Eighteen-year-old Silviu is serving out the last few days of his four year prison sentence. Called away from his manual labour, Silviu finds an unexpected visitor waiting for him: his younger brother, bringing news that their mother has returned from Italy. His mother’s return catches Silviu off guard; it obviously wasn’t expected, and it obviously isn’t wanted. It’s clear that Silviu’s bond with his brother runs deep, more fatherly than fraternal. Silviu’s need to protect his brother manifests itself in anger when he hears that his mother wants to take his brother away. Silviu, we learn, will do anything to prevent his mother from ruining his brother’s life in that way that she ruined his. But the mother wants to whisk the brother away before Silviu’s release, meaning that if he’s going to take action, he’s going to have to do it from inside…

As the above might imply, Florin Şerban’s masterful If I Want to Whistle, I Whistle plays out, in many ways, as more of a family drama than a prison drama, despite its juvenile detention centre setting. Debutant George Piştereanu’s mesmerising performance as Silviu grounds the film and provides its emotional core. He is simmering and intense, with a dangerous violence beneath his surface, yet he is also passionate and likeable. His affection for his brother wins us over, and despite the barbarity of some of his actions he manages to retain our sympathy. We want him to succeed, to save his brother, and if his actions spiral out of control and break our heart, it’s as much the prospect that he won’t get his release – the second chance he deserves – as the actions themselves which upset us. Silviu, one can’t help but feel, is the victim of circumstance, and if his family life had taken a different track he could have been an educated romantic. Indeed, the unexpected direction taken by the film’s ‘romantic’ subplot is one of the film’s most engrossing aspects, and provides a large insight into Silviu’s damaged and complicated personality.

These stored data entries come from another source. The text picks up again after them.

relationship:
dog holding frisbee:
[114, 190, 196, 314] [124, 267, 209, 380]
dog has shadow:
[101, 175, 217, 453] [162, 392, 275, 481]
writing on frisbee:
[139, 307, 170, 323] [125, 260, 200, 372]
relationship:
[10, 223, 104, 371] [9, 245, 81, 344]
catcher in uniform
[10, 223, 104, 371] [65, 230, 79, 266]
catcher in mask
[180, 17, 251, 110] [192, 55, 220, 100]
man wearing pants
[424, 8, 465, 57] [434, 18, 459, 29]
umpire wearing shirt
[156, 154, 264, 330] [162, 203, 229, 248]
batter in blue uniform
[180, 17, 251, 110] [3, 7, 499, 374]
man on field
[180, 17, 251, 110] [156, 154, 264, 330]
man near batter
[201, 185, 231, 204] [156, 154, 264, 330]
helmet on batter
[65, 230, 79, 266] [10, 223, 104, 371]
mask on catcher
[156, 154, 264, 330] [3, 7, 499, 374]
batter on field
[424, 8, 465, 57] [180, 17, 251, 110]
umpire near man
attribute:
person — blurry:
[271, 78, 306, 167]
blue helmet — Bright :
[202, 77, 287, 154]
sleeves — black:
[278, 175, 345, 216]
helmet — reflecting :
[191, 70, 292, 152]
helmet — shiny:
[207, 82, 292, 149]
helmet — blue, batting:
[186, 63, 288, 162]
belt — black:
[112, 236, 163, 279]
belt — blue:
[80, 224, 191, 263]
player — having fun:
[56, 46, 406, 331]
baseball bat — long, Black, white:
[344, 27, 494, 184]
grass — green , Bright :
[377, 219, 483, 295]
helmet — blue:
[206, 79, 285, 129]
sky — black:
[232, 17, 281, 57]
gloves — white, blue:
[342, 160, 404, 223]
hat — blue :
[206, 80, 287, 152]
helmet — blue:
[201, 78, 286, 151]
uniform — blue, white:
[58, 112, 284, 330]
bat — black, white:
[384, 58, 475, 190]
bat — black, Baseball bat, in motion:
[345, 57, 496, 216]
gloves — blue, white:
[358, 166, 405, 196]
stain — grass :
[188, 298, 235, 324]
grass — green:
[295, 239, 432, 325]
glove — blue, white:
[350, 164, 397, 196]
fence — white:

Inspired by a play of the same name by Andreea Vălean, the screenplay for If I Want to Whistle, I Whistle (written by Şerban and Cătălin Mitulescu), was developed over an eighteen month period which included workshops with young offenders from Romanian state penitentiaries. Substantial changes to the original text were made, including the invention of the mother and the brother, who play such a key role here. Şerban’s nonjudgmental attitude towards the offenders – both in real life and onscreen – provide the film with its heart, and his wish to understand them (and their mistakes) imbue the film with its multifaceted depth. As Şerban’s debut feature, If I Want to Whistle, I Whistle surely heralds the arrival of a new major player on the world cinema scene. The film was nominated for the Golden Bear at the 60th Berlin International Film Festival, where it also won the Jury Grand Prix Silver Bear and the Alfred Bauer Award. One can only hope that these awards are the first of many.